Der Automatisierungsspezialist Pepperl+Fuchs hat eine strategische Partnerschaft mit dem Device-as-a-Service-Anbieter Everphone vereinbart. Ziel der Kooperation sei es laut Unternehmen, explosionsgeschützte mobile Endgeräte für industrielle Einsatzumgebungen in ein skalierbares Service-Modell zu integrieren.
Über das DaaS-Angebot von Everphone sollen Unternehmen Smartphones und Tablets von Pepperl+Fuchs künftig flexibel beziehen und zentral verwalten können. Der Service umfasse neben der Bereitstellung der Hardware auch Lifecycle-Management, Gerätekonfiguration (Staging) sowie Austauschservices im Schadensfall.
Anbieter zum Thema
Insbesondere Organisationen aus Energieversorgung, Chemieindustrie, Fertigung oder Logistik könnten dadurch mobile Endgeräte auch in explosionsgefährdeten Bereichen einfacher in ihre IT-Strategie integrieren.

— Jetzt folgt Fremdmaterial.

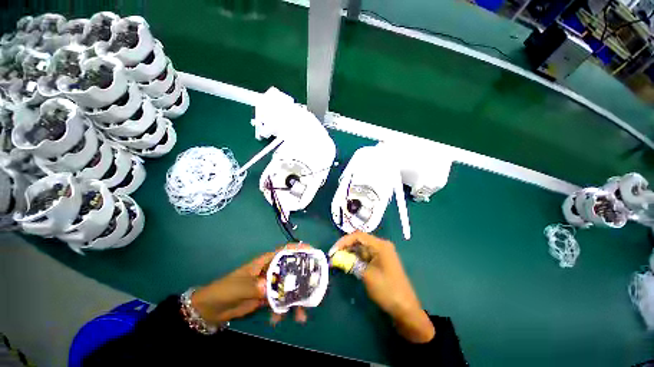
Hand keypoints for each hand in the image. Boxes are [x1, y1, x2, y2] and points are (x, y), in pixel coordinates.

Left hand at [191, 244, 308, 325]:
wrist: (213, 309)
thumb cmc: (225, 290)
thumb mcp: (238, 286)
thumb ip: (253, 286)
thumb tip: (268, 287)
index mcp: (266, 261)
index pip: (285, 251)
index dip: (299, 249)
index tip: (313, 252)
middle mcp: (271, 270)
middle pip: (292, 269)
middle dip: (303, 277)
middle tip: (314, 288)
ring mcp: (270, 284)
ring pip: (289, 287)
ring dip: (296, 299)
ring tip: (300, 314)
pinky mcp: (268, 297)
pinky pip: (281, 301)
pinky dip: (284, 309)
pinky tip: (281, 320)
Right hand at [331, 232, 435, 342]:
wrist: (405, 308)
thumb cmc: (387, 289)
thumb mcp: (367, 275)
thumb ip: (351, 263)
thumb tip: (336, 257)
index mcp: (380, 245)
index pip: (358, 236)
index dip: (344, 241)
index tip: (333, 251)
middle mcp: (380, 246)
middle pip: (359, 241)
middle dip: (345, 247)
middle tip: (333, 256)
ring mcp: (380, 254)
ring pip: (361, 249)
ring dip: (349, 253)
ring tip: (337, 260)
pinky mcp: (379, 262)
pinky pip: (364, 256)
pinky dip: (355, 259)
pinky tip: (347, 263)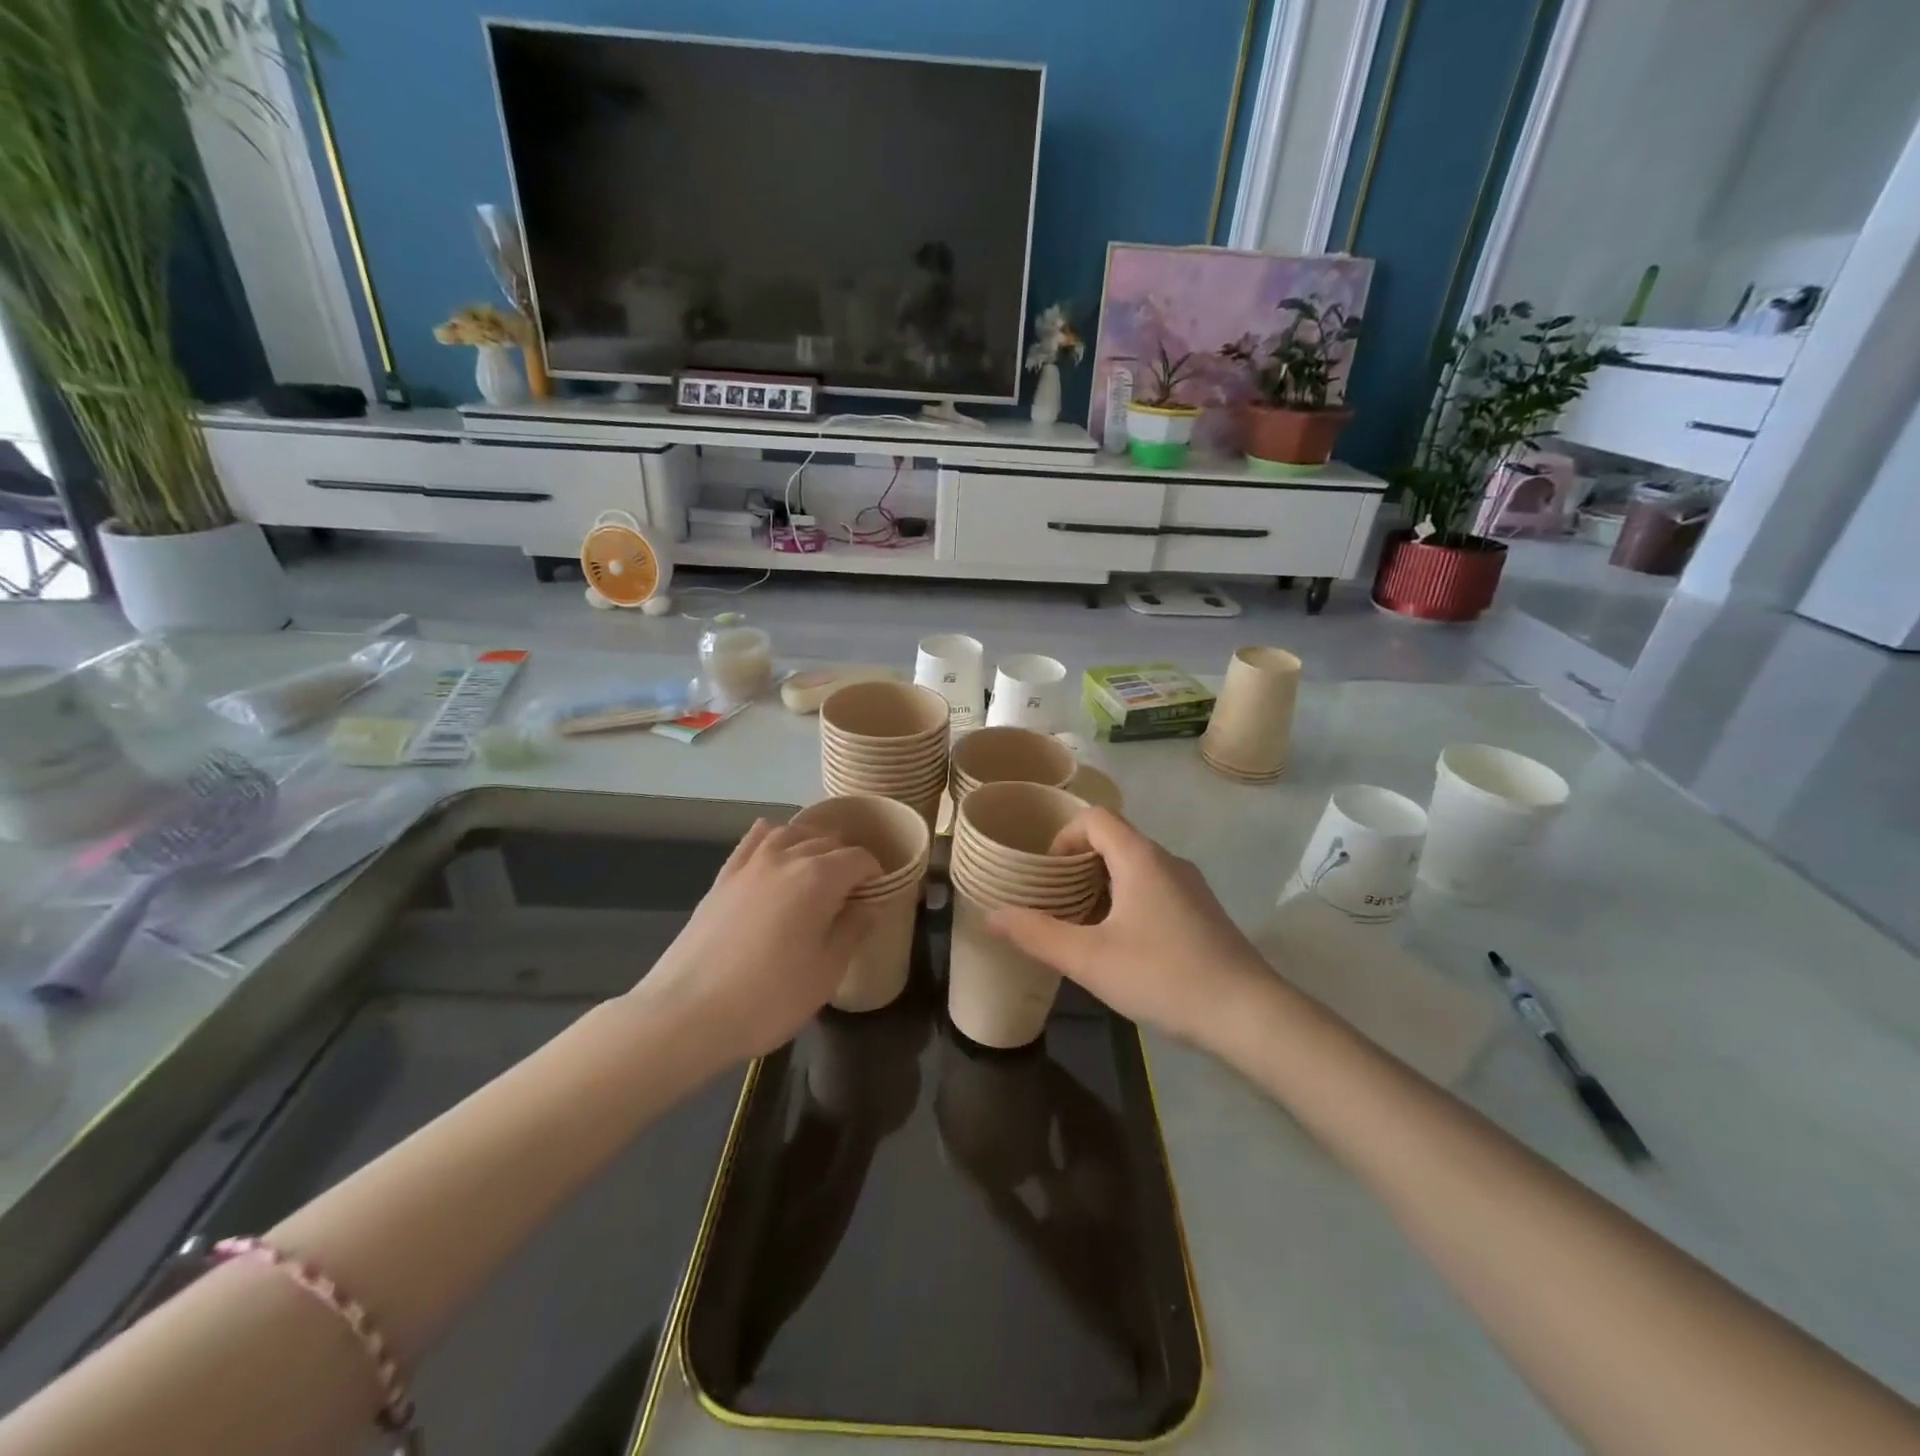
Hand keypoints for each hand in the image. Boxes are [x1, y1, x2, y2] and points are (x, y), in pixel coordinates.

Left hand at [633, 820, 880, 1063]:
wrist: (687, 1013)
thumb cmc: (769, 997)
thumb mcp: (827, 971)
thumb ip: (854, 929)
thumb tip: (872, 903)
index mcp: (819, 877)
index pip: (859, 858)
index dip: (875, 874)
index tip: (878, 897)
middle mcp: (786, 857)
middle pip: (827, 841)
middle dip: (847, 859)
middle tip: (853, 892)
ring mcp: (750, 864)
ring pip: (791, 832)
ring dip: (813, 843)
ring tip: (820, 870)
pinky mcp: (723, 877)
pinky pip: (754, 840)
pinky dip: (773, 837)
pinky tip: (777, 850)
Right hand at [986, 808, 1269, 1047]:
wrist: (1249, 1015)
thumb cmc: (1163, 977)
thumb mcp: (1089, 959)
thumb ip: (1036, 934)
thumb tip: (991, 915)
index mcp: (1141, 858)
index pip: (1095, 818)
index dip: (1063, 837)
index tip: (1047, 876)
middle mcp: (1168, 861)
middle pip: (1114, 840)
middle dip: (1077, 865)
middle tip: (1055, 902)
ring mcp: (1191, 886)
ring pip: (1135, 867)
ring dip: (1102, 886)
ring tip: (1082, 926)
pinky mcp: (1203, 912)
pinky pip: (1155, 888)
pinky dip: (1128, 901)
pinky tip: (1123, 946)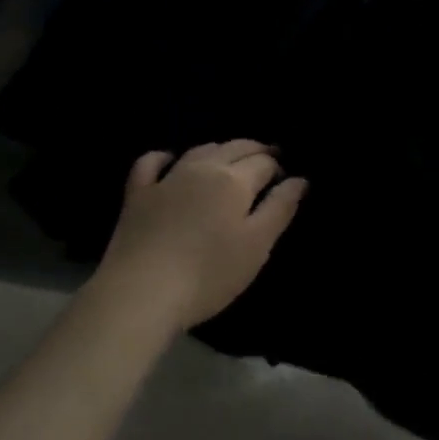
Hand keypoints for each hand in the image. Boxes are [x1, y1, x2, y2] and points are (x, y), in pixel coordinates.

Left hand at [90, 140, 308, 333]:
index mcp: (234, 180)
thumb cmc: (209, 274)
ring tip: (230, 159)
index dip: (279, 168)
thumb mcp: (257, 245)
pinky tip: (170, 160)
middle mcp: (202, 168)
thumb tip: (299, 179)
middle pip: (234, 148)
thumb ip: (280, 208)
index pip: (264, 162)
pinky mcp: (138, 194)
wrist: (142, 291)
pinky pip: (151, 162)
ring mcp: (166, 178)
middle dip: (255, 151)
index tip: (286, 181)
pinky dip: (165, 157)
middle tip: (268, 160)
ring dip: (220, 150)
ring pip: (199, 150)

Ex-geschützte Geräte für Frontline-Anwendungen
Die mobilen Endgeräte von Pepperl+Fuchs seien speziell für industrielle Einsatzszenarien entwickelt worden und erfüllten laut Hersteller Zertifizierungen wie IP68 sowie den Militärstandard MIL-STD-810H. Zu den verfügbaren Modellen im Everphone-Portfolio zählen:
- das Smartphone Smart-Ex 03,
- das Smartphone Smart-Ex 203,
- das Windows-Tablet Pad-Ex 01 P12 sowie
- das Android-Tablet Tab-Ex 05
Die Geräte unterstützten unter anderem 5G-Konnektivität, NFC, GPS, Bluetooth und Dual-SIM-Funktionalität. Zusätzlich verfügten sie über robuste Displays, die auch mit Handschuhen bedient werden könnten, sowie über Push-to-Talk-Kommunikation und Funktionen zum Schutz von allein arbeitenden Mitarbeitenden (Lone-Worker-Protection).
Zubehör und Integrationsoptionen
Neben den Endgeräten stelle Everphone auch Zubehör für industrielle Einsatzszenarien bereit. Dazu gehörten beispielsweise USB-C-Adapter zur Anbindung externer Displays sowie Bluetooth-basierte Lautsprecher-Mikrofone für laute Arbeitsumgebungen.
Durch die Integration in das Everphone-Portal könnten Unternehmen ihre Beschaffung und Verwaltung mobiler Geräte zentralisieren. Laut Anbieter ermögliche das einheitliche Service-Modell transparente Kostenstrukturen, definierte Service-Level-Agreements sowie eine Reduzierung administrativer Aufwände für IT-Abteilungen.
Digitalisierung von Frontline-Prozessen
Die Kooperation ziele darauf ab, mobile Arbeitsprozesse in industriellen Umgebungen zu vereinfachen. Anwendungen reichten von Wartung und Inspektion über Qualitätssicherung bis hin zur mobilen Datenerfassung in Echtzeit.
Moderne Industrie-Smartphones und -Tablets könnten dabei mehrere bislang getrennte Arbeitsmittel ersetzen – etwa Klemmbrett, Funkgerät oder Messgeräte. Die Geräte integrierten Funktionen wie Kamera, Sensorik, Kommunikation sowie teilweise Augmented-Reality-Unterstützung in einer explosionsgeschützten Hardwareplattform.
Durch die Kombination aus industrieller Hardware und Device-as-a-Service-Modell könnten Unternehmen laut Anbieter ihre Frontline-Workforce digitalisieren, ohne eigene komplexe Geräteverwaltungsprozesse aufbauen zu müssen.